Antisemitismus gegen Ajax Amsterdam: "Hamas, Hamas, Juden ins Gas"

Viele Ajax-Fans sehen sich selbst als "Juden". Vor dem Pokalfinale am Sonntag machen gegnerische Fans im Netz mit antisemitischen Parolen und Klischees Stimmung.

Der Ajax-Spieler Miralem Sulejmani (links) umarmt Christian Eriksen nach dessen Tor zum 2:1 gegen Excelsior Rotterdam. Bild: dpa

AMSTERDAM taz | Rein sportlich betrachtet könnte das 93. niederländische Pokalfinale am Sonntag nicht attraktiver sein: Der amtierende Meister und Liga-Spitzenreiter Twente Enschede trifft auf Verfolger und Titelverteidiger Ajax Amsterdam. Zusätzliche Brisanz bekommt das Duell dadurch, dass sich die Kontrahenten bereits in einer Woche wiedersehen, wenn in der Amsterdamer Arena das entscheidende Spiel um den Titel in der Ehrendivision steigt.

Wie immer wird der Beker des Fußballverbands KNVB im Rotterdamer Stadion De Kuip vergeben. Für die Fans aus der Hauptstadt ist dies also auch ein Besuch in der Stadt des Lieblingsfeindes Feyenoord. Genau betrachtet sogar der einzig verbliebene, denn noch bis 2013 finden die Duelle der Erzrivalen ohne Gästefans statt.

Ajax' jüdisches Image

Neben regelmäßigen Ausschreitungen spielen dabei auch die antisemitischen Parolen eine Rolle, mit denen Feyenoord-Fans ihre Gegenüber bedenken. "Hamas, Hamas, Juden ins Gas" oder "Adolf, hier laufen noch elf, wenn du sie nicht vergast, tun wir es selbst" sind nicht nur, aber gerade in De Kuip Standard, wenn es gegen Ajax geht, dem seit je ein jüdisches Image anhängt.
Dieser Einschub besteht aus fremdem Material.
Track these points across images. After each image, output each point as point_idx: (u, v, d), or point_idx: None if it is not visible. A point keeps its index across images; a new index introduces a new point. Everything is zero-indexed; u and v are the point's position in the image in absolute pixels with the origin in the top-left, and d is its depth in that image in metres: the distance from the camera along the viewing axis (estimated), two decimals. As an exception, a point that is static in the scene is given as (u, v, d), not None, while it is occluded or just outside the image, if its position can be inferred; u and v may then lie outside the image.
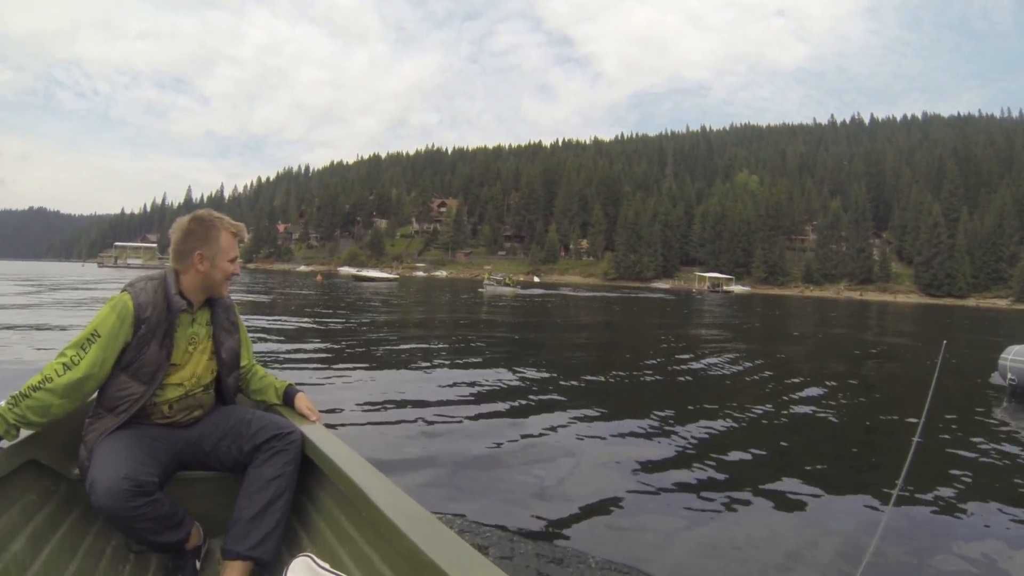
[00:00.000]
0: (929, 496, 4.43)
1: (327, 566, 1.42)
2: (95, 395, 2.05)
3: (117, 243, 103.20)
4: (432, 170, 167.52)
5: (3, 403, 1.86)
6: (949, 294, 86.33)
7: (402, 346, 11.76)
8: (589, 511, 3.98)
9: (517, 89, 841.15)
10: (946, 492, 4.53)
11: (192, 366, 2.17)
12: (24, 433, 1.93)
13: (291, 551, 2.05)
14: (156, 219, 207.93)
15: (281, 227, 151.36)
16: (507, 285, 49.09)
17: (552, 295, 45.33)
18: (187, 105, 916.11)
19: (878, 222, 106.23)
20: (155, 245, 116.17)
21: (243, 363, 2.45)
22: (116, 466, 1.77)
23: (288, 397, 2.50)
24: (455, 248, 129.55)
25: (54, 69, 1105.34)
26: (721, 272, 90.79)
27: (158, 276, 2.11)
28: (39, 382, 1.86)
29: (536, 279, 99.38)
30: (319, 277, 61.41)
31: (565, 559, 3.27)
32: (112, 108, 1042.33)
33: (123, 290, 2.02)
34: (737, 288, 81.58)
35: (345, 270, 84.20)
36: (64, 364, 1.88)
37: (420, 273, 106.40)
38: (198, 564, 2.05)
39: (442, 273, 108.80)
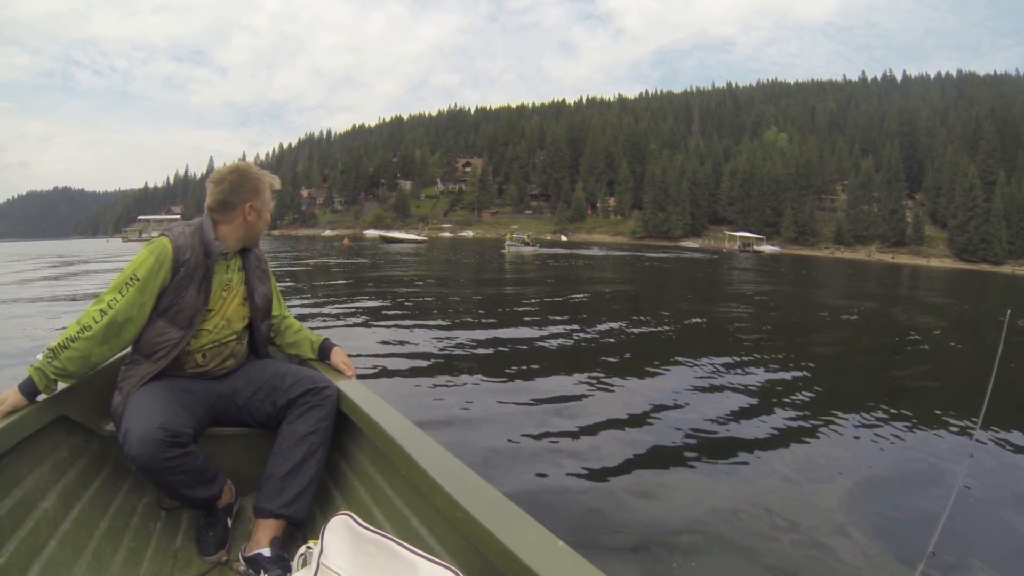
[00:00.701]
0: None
1: (368, 525, 1.37)
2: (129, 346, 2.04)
3: (140, 216, 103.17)
4: (455, 130, 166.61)
5: (40, 357, 1.84)
6: (984, 260, 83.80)
7: (442, 311, 11.46)
8: (645, 464, 4.10)
9: (538, 47, 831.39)
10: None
11: (226, 311, 2.18)
12: (57, 387, 1.91)
13: (324, 510, 2.07)
14: (180, 191, 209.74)
15: (305, 192, 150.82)
16: (528, 245, 48.89)
17: (580, 255, 44.11)
18: (205, 76, 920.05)
19: (911, 183, 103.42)
20: (179, 216, 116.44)
21: (275, 312, 2.46)
22: (151, 416, 1.74)
23: (323, 351, 2.50)
24: (481, 208, 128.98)
25: (70, 49, 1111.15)
26: (751, 231, 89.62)
27: (195, 223, 2.13)
28: (77, 332, 1.85)
29: (564, 237, 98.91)
30: (346, 241, 61.00)
31: (611, 520, 3.33)
32: (131, 84, 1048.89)
33: (161, 234, 2.04)
34: (767, 248, 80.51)
35: (371, 233, 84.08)
36: (101, 310, 1.86)
37: (446, 234, 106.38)
38: (230, 522, 2.04)
39: (468, 233, 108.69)
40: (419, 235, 70.17)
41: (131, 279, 1.91)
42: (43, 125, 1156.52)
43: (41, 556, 1.60)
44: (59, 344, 1.84)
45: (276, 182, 2.29)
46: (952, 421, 5.27)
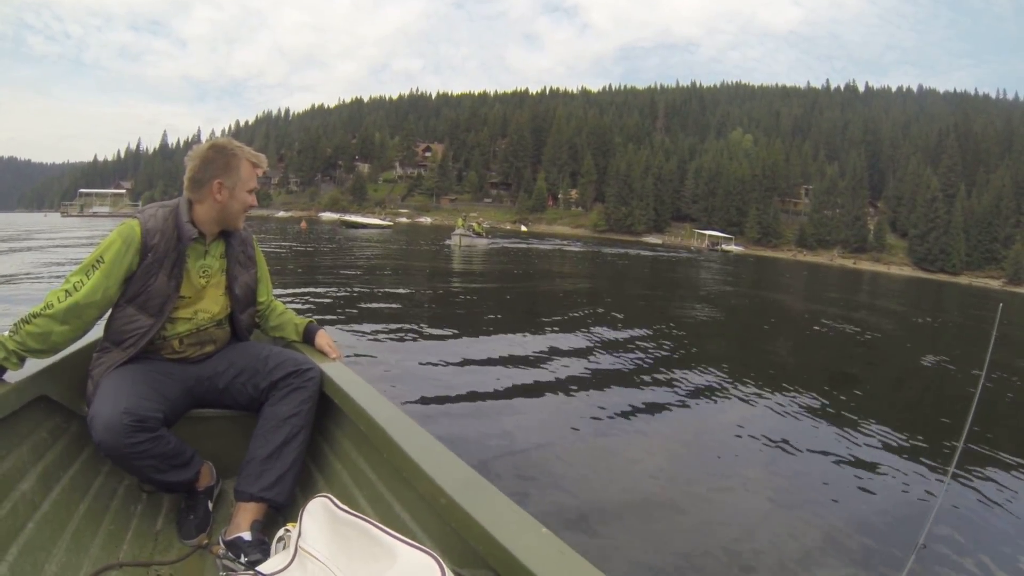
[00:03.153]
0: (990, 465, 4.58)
1: (346, 507, 1.36)
2: (103, 329, 2.00)
3: (82, 190, 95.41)
4: (416, 114, 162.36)
5: (6, 332, 1.82)
6: (942, 270, 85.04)
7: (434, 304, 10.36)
8: (635, 476, 4.10)
9: (503, 37, 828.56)
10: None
11: (204, 300, 2.10)
12: (34, 368, 1.89)
13: (306, 493, 2.02)
14: (130, 165, 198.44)
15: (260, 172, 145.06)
16: (481, 236, 38.31)
17: (541, 250, 37.43)
18: (163, 48, 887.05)
19: (872, 191, 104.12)
20: (124, 192, 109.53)
21: (261, 299, 2.37)
22: (116, 401, 1.71)
23: (308, 334, 2.43)
24: (440, 194, 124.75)
25: (23, 12, 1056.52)
26: (715, 230, 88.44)
27: (171, 204, 2.04)
28: (41, 309, 1.81)
29: (523, 228, 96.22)
30: (303, 224, 55.26)
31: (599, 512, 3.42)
32: (84, 52, 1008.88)
33: (133, 216, 1.97)
34: (735, 248, 79.31)
35: (328, 216, 79.92)
36: (66, 290, 1.83)
37: (404, 219, 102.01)
38: (210, 505, 2.01)
39: (426, 220, 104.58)
40: (384, 220, 64.29)
41: (97, 261, 1.85)
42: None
43: (19, 538, 1.56)
44: (22, 319, 1.81)
45: (261, 160, 2.17)
46: (940, 422, 5.49)
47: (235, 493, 1.88)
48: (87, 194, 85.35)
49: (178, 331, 2.01)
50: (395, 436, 1.59)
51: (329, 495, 1.38)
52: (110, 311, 1.94)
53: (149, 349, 1.96)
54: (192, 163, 2.00)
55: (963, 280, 79.77)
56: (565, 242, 55.64)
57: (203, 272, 2.05)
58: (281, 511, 1.90)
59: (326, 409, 2.09)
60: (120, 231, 1.87)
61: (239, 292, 2.17)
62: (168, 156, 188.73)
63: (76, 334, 1.88)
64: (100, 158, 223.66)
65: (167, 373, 1.95)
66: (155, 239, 1.89)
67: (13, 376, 1.80)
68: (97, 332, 2.01)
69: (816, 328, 11.02)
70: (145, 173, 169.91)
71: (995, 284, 76.93)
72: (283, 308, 2.49)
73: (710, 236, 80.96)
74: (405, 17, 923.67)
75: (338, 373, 2.09)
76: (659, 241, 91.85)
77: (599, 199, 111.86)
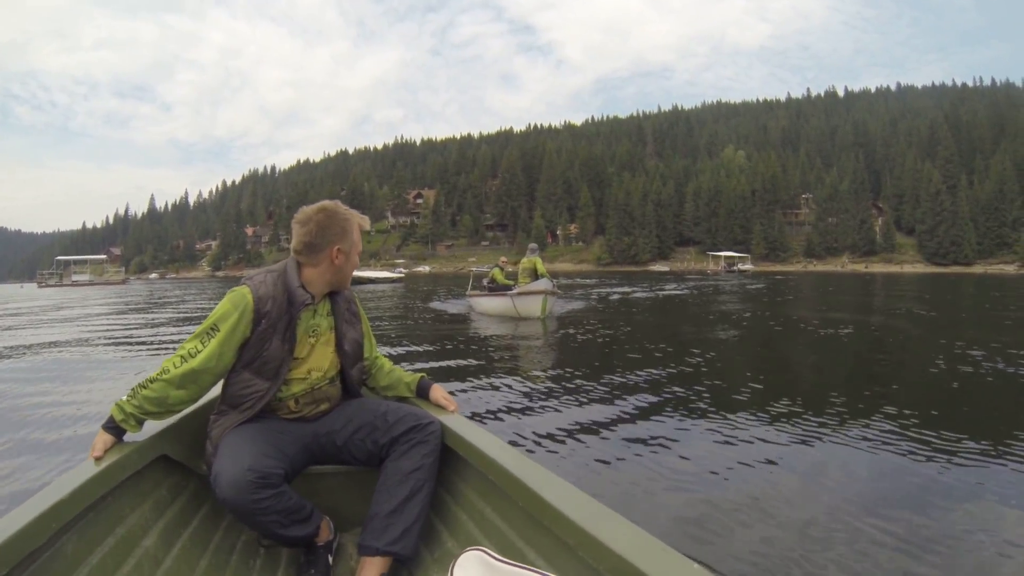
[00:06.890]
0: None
1: (505, 558, 1.33)
2: (219, 392, 2.05)
3: (58, 257, 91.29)
4: (403, 162, 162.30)
5: (123, 396, 1.89)
6: (955, 262, 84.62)
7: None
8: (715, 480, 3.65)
9: (480, 80, 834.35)
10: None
11: (315, 359, 2.10)
12: (154, 428, 1.96)
13: (430, 546, 2.02)
14: (120, 231, 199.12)
15: (249, 231, 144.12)
16: (552, 291, 13.22)
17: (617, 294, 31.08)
18: (149, 113, 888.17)
19: (871, 192, 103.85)
20: (105, 257, 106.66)
21: (366, 355, 2.37)
22: (240, 458, 1.75)
23: (421, 390, 2.42)
24: (435, 241, 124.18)
25: (9, 83, 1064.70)
26: (722, 250, 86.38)
27: (278, 268, 2.05)
28: (157, 374, 1.88)
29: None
30: None
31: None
32: (71, 120, 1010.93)
33: (243, 283, 1.99)
34: (750, 267, 77.51)
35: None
36: (182, 356, 1.88)
37: (401, 270, 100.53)
38: (330, 559, 2.03)
39: (425, 268, 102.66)
40: (393, 272, 61.07)
41: (212, 329, 1.90)
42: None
43: None
44: (140, 384, 1.88)
45: (365, 222, 2.19)
46: None
47: (359, 548, 1.89)
48: (64, 261, 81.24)
49: (293, 392, 2.03)
50: (530, 482, 1.55)
51: (484, 548, 1.35)
52: (226, 376, 1.97)
53: (266, 410, 1.98)
54: (305, 228, 2.01)
55: (977, 269, 79.08)
56: (572, 280, 52.48)
57: (312, 332, 2.07)
58: (405, 564, 1.90)
59: (446, 461, 2.10)
60: (232, 299, 1.90)
61: (348, 348, 2.18)
62: (156, 220, 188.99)
63: (192, 398, 1.94)
64: (89, 225, 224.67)
65: (285, 431, 1.97)
66: (267, 306, 1.91)
67: (134, 437, 1.86)
68: (213, 393, 2.04)
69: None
70: (134, 238, 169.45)
71: (1010, 269, 76.37)
72: (391, 365, 2.47)
73: (725, 257, 78.67)
74: (384, 68, 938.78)
75: (458, 425, 2.08)
76: (666, 268, 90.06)
77: (599, 231, 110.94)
Ajax war nie offiziell ein jüdischer Klub, doch diverse Spieler und vor allem Funktionäre stammten aus der ehemals bedeutenden jüdischen Bevölkerung Amsterdams. Auch zahlreiche Ajax-Fans nennen sich selbst "Juden".

Dabei wühlen sie gelegentlich selbst tief in der Kiste politischer Widerwärtigkeiten, singen "Bomben auf Rotterdam" auf die Melodie von "Tulips from Amsterdam" und erinnern damit an die Zerstörung der Hafenmetropole durch Nazideutschland im Mai 1940. Als Ajax im März das Finale erreichte, kreierte ein Fanclub ein T-Shirt. "Die Juden kommen" stand unter der Silhouette einer Stadt, unschwer als Rotterdam zu erkennen. Darüber zogen Bomberflugzeuge, aus denen Davidsterne fallen. Der Bürgermeister von Amsterdam untersagte wenig später den Verkauf.

Der KNVB versucht seit Jahren, diese Erscheinungen aus den Stadien zu verbannen – ohne Erfolg. Im Gegenteil, die antisemitischen Parolen aus den Kurven, von denen es heißt, sie bezögen sich allein auf Ajax, keinesfalls auf "richtige" Juden, tauchten 2009 auf Demos gegen den Gaza-Krieg auf. Um antisemitischen Ausfällen vorzubeugen, fordert auch die Ajax-Leitung die eigene Gefolgschaft auf, Gesänge wie "Superjuden" einzustellen und auf Israelfahnen und Davidsterne im Stadion zu verzichten. Die Fans indes denken nicht daran.

Uneinsichtige Fans

In diesem Frühjahr stellt sich das Problem mit neuer Dringlichkeit. Zuerst veröffentlichten Feyenoord-Fans im Internet ein Spiel mit dem Titel "Judenjagd". Die Gestalten, die es abzuschießen galt, trugen Ajax-Trikots und hatten auffallend lange Nasen. Wenige Wochen später feierte Den-Haag-Spieler Lex Immers den Sieg gegen Ajax, indem er vor bierseligen Fans "Wir gehen auf Judenjagd" in ein Mikrofon grölte.

Uri Coronel, Vorsitzender des Rekordmeisters und Jude, sprach sich daher unlängst für ein strenges "Fußballgesetz" aus. Bei antisemitischen Sprechchören sollten Spiele abgebrochen oder Saisonkarten eingezogen werden, doch auch "Wer nicht springt, der ist kein Jude"-Chöre könnten zu einem Punktabzug führen. Mit Blick auf das Finale am Sonntag dürfte Coronel froh sein, dass es im Pokal nicht um Punkte geht.